▶ _A tarefa_
Reproduza na íntegra, sem alterar nenhuma palavra, o trecho abaixo sobre Barbosa no Auto Esporte.

##### Trecho para ler

Em janeiro de 1978, Barbosa tirou uma licença do trabalho na Suderj e foi contratado pelo Auto Esporte, de João Pessoa, para comandar o clube no Campeonato Paraibano. O presidente Aderbal Cavalcante trouxe vários jogadores do futebol baiano e mesclou com a base de outros anos que tinha os jogadores Neinha, Anselmo, Espinheira, Ênio, Félix, Jaiminho. O primeiro teste seria um jogo-treino contra o clube amador Internacional de Cruz das Armas, só que esse clube amador estava sem goleiro.

Foi aí que Nelvique – jogador do Auto Esporte e que tinha passado pelo Internacional – teve uma ideia que sacudiu o futebol paraibano. Convidou o radialista João Camurça para ser o goleiro do Internacional naquele amistoso. João havia chegado em João Pessoa para trabalhar na rádio Arapuan e era o goleiro do time da Associação dos Cronistas Esportivos da Paraíba, tinha dividido parte da juventude na Marinha e na equipe juvenil do Riachuelo, em Natal.

##########
##### Material fornecido

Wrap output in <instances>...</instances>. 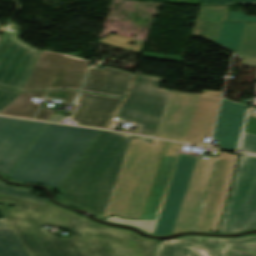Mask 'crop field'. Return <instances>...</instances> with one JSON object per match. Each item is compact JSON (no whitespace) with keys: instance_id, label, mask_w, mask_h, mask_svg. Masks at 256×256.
<instances>
[{"instance_id":"crop-field-4","label":"crop field","mask_w":256,"mask_h":256,"mask_svg":"<svg viewBox=\"0 0 256 256\" xmlns=\"http://www.w3.org/2000/svg\"><path fill=\"white\" fill-rule=\"evenodd\" d=\"M98 132L47 123L8 179L57 189Z\"/></svg>"},{"instance_id":"crop-field-6","label":"crop field","mask_w":256,"mask_h":256,"mask_svg":"<svg viewBox=\"0 0 256 256\" xmlns=\"http://www.w3.org/2000/svg\"><path fill=\"white\" fill-rule=\"evenodd\" d=\"M222 92H172L156 137L203 145L211 134Z\"/></svg>"},{"instance_id":"crop-field-26","label":"crop field","mask_w":256,"mask_h":256,"mask_svg":"<svg viewBox=\"0 0 256 256\" xmlns=\"http://www.w3.org/2000/svg\"><path fill=\"white\" fill-rule=\"evenodd\" d=\"M227 20L256 22V17H247L243 12H229Z\"/></svg>"},{"instance_id":"crop-field-3","label":"crop field","mask_w":256,"mask_h":256,"mask_svg":"<svg viewBox=\"0 0 256 256\" xmlns=\"http://www.w3.org/2000/svg\"><path fill=\"white\" fill-rule=\"evenodd\" d=\"M132 138L143 139L100 130L58 187L62 195L56 199L103 217Z\"/></svg>"},{"instance_id":"crop-field-7","label":"crop field","mask_w":256,"mask_h":256,"mask_svg":"<svg viewBox=\"0 0 256 256\" xmlns=\"http://www.w3.org/2000/svg\"><path fill=\"white\" fill-rule=\"evenodd\" d=\"M162 79L136 76L130 95L116 118L133 121L139 127L135 134L155 137L170 90L158 88Z\"/></svg>"},{"instance_id":"crop-field-15","label":"crop field","mask_w":256,"mask_h":256,"mask_svg":"<svg viewBox=\"0 0 256 256\" xmlns=\"http://www.w3.org/2000/svg\"><path fill=\"white\" fill-rule=\"evenodd\" d=\"M215 43L244 59V64L256 67V24L224 22Z\"/></svg>"},{"instance_id":"crop-field-31","label":"crop field","mask_w":256,"mask_h":256,"mask_svg":"<svg viewBox=\"0 0 256 256\" xmlns=\"http://www.w3.org/2000/svg\"><path fill=\"white\" fill-rule=\"evenodd\" d=\"M74 242V241H73ZM76 243V242H75ZM79 246H80V248L82 249L84 246H85V243H77ZM82 251H83V249H82ZM84 252V251H83ZM85 254V253H84ZM86 255V254H85Z\"/></svg>"},{"instance_id":"crop-field-28","label":"crop field","mask_w":256,"mask_h":256,"mask_svg":"<svg viewBox=\"0 0 256 256\" xmlns=\"http://www.w3.org/2000/svg\"><path fill=\"white\" fill-rule=\"evenodd\" d=\"M53 113H54L53 110H47V109L40 108L35 119L42 120V121H49V119L51 118Z\"/></svg>"},{"instance_id":"crop-field-29","label":"crop field","mask_w":256,"mask_h":256,"mask_svg":"<svg viewBox=\"0 0 256 256\" xmlns=\"http://www.w3.org/2000/svg\"><path fill=\"white\" fill-rule=\"evenodd\" d=\"M226 256H256V255L239 253V252H227Z\"/></svg>"},{"instance_id":"crop-field-13","label":"crop field","mask_w":256,"mask_h":256,"mask_svg":"<svg viewBox=\"0 0 256 256\" xmlns=\"http://www.w3.org/2000/svg\"><path fill=\"white\" fill-rule=\"evenodd\" d=\"M235 157V155L226 152H219L205 202L196 225V231L212 232L215 217L220 207V201L225 191L226 182L229 178Z\"/></svg>"},{"instance_id":"crop-field-18","label":"crop field","mask_w":256,"mask_h":256,"mask_svg":"<svg viewBox=\"0 0 256 256\" xmlns=\"http://www.w3.org/2000/svg\"><path fill=\"white\" fill-rule=\"evenodd\" d=\"M46 91L20 93V96L12 101L0 115L15 116L20 118L32 119L39 106L33 104V98H43Z\"/></svg>"},{"instance_id":"crop-field-10","label":"crop field","mask_w":256,"mask_h":256,"mask_svg":"<svg viewBox=\"0 0 256 256\" xmlns=\"http://www.w3.org/2000/svg\"><path fill=\"white\" fill-rule=\"evenodd\" d=\"M256 252V234L236 238L182 237L158 243L155 256H223V251Z\"/></svg>"},{"instance_id":"crop-field-22","label":"crop field","mask_w":256,"mask_h":256,"mask_svg":"<svg viewBox=\"0 0 256 256\" xmlns=\"http://www.w3.org/2000/svg\"><path fill=\"white\" fill-rule=\"evenodd\" d=\"M76 94L77 92L69 90L48 91L45 98H58L63 100L62 104L71 105Z\"/></svg>"},{"instance_id":"crop-field-23","label":"crop field","mask_w":256,"mask_h":256,"mask_svg":"<svg viewBox=\"0 0 256 256\" xmlns=\"http://www.w3.org/2000/svg\"><path fill=\"white\" fill-rule=\"evenodd\" d=\"M240 151L256 153V135L243 133Z\"/></svg>"},{"instance_id":"crop-field-9","label":"crop field","mask_w":256,"mask_h":256,"mask_svg":"<svg viewBox=\"0 0 256 256\" xmlns=\"http://www.w3.org/2000/svg\"><path fill=\"white\" fill-rule=\"evenodd\" d=\"M90 62L42 50L22 91L56 88L79 90Z\"/></svg>"},{"instance_id":"crop-field-21","label":"crop field","mask_w":256,"mask_h":256,"mask_svg":"<svg viewBox=\"0 0 256 256\" xmlns=\"http://www.w3.org/2000/svg\"><path fill=\"white\" fill-rule=\"evenodd\" d=\"M33 190L34 189L9 186L0 181V193L35 201L41 204L48 202L47 199L30 195Z\"/></svg>"},{"instance_id":"crop-field-11","label":"crop field","mask_w":256,"mask_h":256,"mask_svg":"<svg viewBox=\"0 0 256 256\" xmlns=\"http://www.w3.org/2000/svg\"><path fill=\"white\" fill-rule=\"evenodd\" d=\"M18 33L3 32L0 39V85L21 91L39 50L17 39Z\"/></svg>"},{"instance_id":"crop-field-16","label":"crop field","mask_w":256,"mask_h":256,"mask_svg":"<svg viewBox=\"0 0 256 256\" xmlns=\"http://www.w3.org/2000/svg\"><path fill=\"white\" fill-rule=\"evenodd\" d=\"M247 110L246 105L232 103L222 99L219 114L215 124L213 139H216L223 149H237V142Z\"/></svg>"},{"instance_id":"crop-field-14","label":"crop field","mask_w":256,"mask_h":256,"mask_svg":"<svg viewBox=\"0 0 256 256\" xmlns=\"http://www.w3.org/2000/svg\"><path fill=\"white\" fill-rule=\"evenodd\" d=\"M122 99L93 94H79L70 115L76 125L107 129Z\"/></svg>"},{"instance_id":"crop-field-25","label":"crop field","mask_w":256,"mask_h":256,"mask_svg":"<svg viewBox=\"0 0 256 256\" xmlns=\"http://www.w3.org/2000/svg\"><path fill=\"white\" fill-rule=\"evenodd\" d=\"M18 95L19 92L0 88V111Z\"/></svg>"},{"instance_id":"crop-field-8","label":"crop field","mask_w":256,"mask_h":256,"mask_svg":"<svg viewBox=\"0 0 256 256\" xmlns=\"http://www.w3.org/2000/svg\"><path fill=\"white\" fill-rule=\"evenodd\" d=\"M256 228V156L241 154L219 233Z\"/></svg>"},{"instance_id":"crop-field-20","label":"crop field","mask_w":256,"mask_h":256,"mask_svg":"<svg viewBox=\"0 0 256 256\" xmlns=\"http://www.w3.org/2000/svg\"><path fill=\"white\" fill-rule=\"evenodd\" d=\"M129 41L136 42L135 46L128 44ZM99 42H102L107 45L119 47L135 53H140L143 47L142 40L118 36V35H112V34H109L107 37L103 38Z\"/></svg>"},{"instance_id":"crop-field-12","label":"crop field","mask_w":256,"mask_h":256,"mask_svg":"<svg viewBox=\"0 0 256 256\" xmlns=\"http://www.w3.org/2000/svg\"><path fill=\"white\" fill-rule=\"evenodd\" d=\"M45 125L0 117V172L6 179Z\"/></svg>"},{"instance_id":"crop-field-32","label":"crop field","mask_w":256,"mask_h":256,"mask_svg":"<svg viewBox=\"0 0 256 256\" xmlns=\"http://www.w3.org/2000/svg\"><path fill=\"white\" fill-rule=\"evenodd\" d=\"M143 141H146V142L152 143V142H153V139L144 138V139H143Z\"/></svg>"},{"instance_id":"crop-field-24","label":"crop field","mask_w":256,"mask_h":256,"mask_svg":"<svg viewBox=\"0 0 256 256\" xmlns=\"http://www.w3.org/2000/svg\"><path fill=\"white\" fill-rule=\"evenodd\" d=\"M238 4H255L256 0H204L202 5H238Z\"/></svg>"},{"instance_id":"crop-field-19","label":"crop field","mask_w":256,"mask_h":256,"mask_svg":"<svg viewBox=\"0 0 256 256\" xmlns=\"http://www.w3.org/2000/svg\"><path fill=\"white\" fill-rule=\"evenodd\" d=\"M0 256H28L5 219H0Z\"/></svg>"},{"instance_id":"crop-field-1","label":"crop field","mask_w":256,"mask_h":256,"mask_svg":"<svg viewBox=\"0 0 256 256\" xmlns=\"http://www.w3.org/2000/svg\"><path fill=\"white\" fill-rule=\"evenodd\" d=\"M0 212L29 256H85L79 246L42 230L50 225L85 242L87 256H153L157 241L96 224L48 202L44 205L0 194ZM9 205H14L10 208Z\"/></svg>"},{"instance_id":"crop-field-2","label":"crop field","mask_w":256,"mask_h":256,"mask_svg":"<svg viewBox=\"0 0 256 256\" xmlns=\"http://www.w3.org/2000/svg\"><path fill=\"white\" fill-rule=\"evenodd\" d=\"M182 144L167 142L141 220L112 216L104 221L154 235L193 231L217 157L179 155Z\"/></svg>"},{"instance_id":"crop-field-27","label":"crop field","mask_w":256,"mask_h":256,"mask_svg":"<svg viewBox=\"0 0 256 256\" xmlns=\"http://www.w3.org/2000/svg\"><path fill=\"white\" fill-rule=\"evenodd\" d=\"M238 155H239V154H237L236 160H237V158H238ZM236 160H235V163H234V165H233V167H232L231 176H230V178H229V180H228V183H227V188H226V191H225V193H224L223 200H222V202H221V207H220V209H219V211H218V215H217V218H216L215 225H214V227H213V231H214V230H217V226H218V222H219V220H220V215H221V212H222L223 204H224V202H225V199H226V196H227V193H228V188H229V186H230V181H231V179H232L233 172H234V170H235Z\"/></svg>"},{"instance_id":"crop-field-17","label":"crop field","mask_w":256,"mask_h":256,"mask_svg":"<svg viewBox=\"0 0 256 256\" xmlns=\"http://www.w3.org/2000/svg\"><path fill=\"white\" fill-rule=\"evenodd\" d=\"M132 78L133 74L125 71L90 67L82 91L125 97Z\"/></svg>"},{"instance_id":"crop-field-30","label":"crop field","mask_w":256,"mask_h":256,"mask_svg":"<svg viewBox=\"0 0 256 256\" xmlns=\"http://www.w3.org/2000/svg\"><path fill=\"white\" fill-rule=\"evenodd\" d=\"M61 118H62L61 115H56V114H54V115L52 116V118L50 119V121L60 122Z\"/></svg>"},{"instance_id":"crop-field-5","label":"crop field","mask_w":256,"mask_h":256,"mask_svg":"<svg viewBox=\"0 0 256 256\" xmlns=\"http://www.w3.org/2000/svg\"><path fill=\"white\" fill-rule=\"evenodd\" d=\"M164 143L155 140L151 145L132 139L105 217L140 218Z\"/></svg>"}]
</instances>
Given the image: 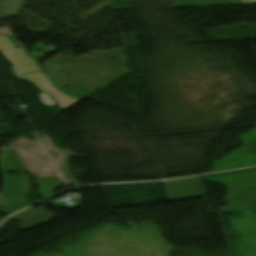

##########

▶ _Solução do problema_
Em janeiro de 1978, Barbosa tirou uma licença do trabalho na Suderj e foi contratado pelo Auto Esporte, de João Pessoa, para comandar o clube no Campeonato Paraibano. O presidente Aderbal Cavalcante trouxe vários jogadores do futebol baiano e mesclou com a base de outros anos que tinha os jogadores Neinha, Anselmo, Espinheira, Ênio, Félix, Jaiminho. O primeiro teste seria um jogo-treino contra o clube amador Internacional de Cruz das Armas, só que esse clube amador estava sem goleiro.

Foi aí que Nelvique – jogador do Auto Esporte e que tinha passado pelo Internacional – teve uma ideia que sacudiu o futebol paraibano. Convidou o radialista João Camurça para ser o goleiro do Internacional naquele amistoso. João havia chegado em João Pessoa para trabalhar na rádio Arapuan e era o goleiro do time da Associação dos Cronistas Esportivos da Paraíba, tinha dividido parte da juventude na Marinha e na equipe juvenil do Riachuelo, em Natal.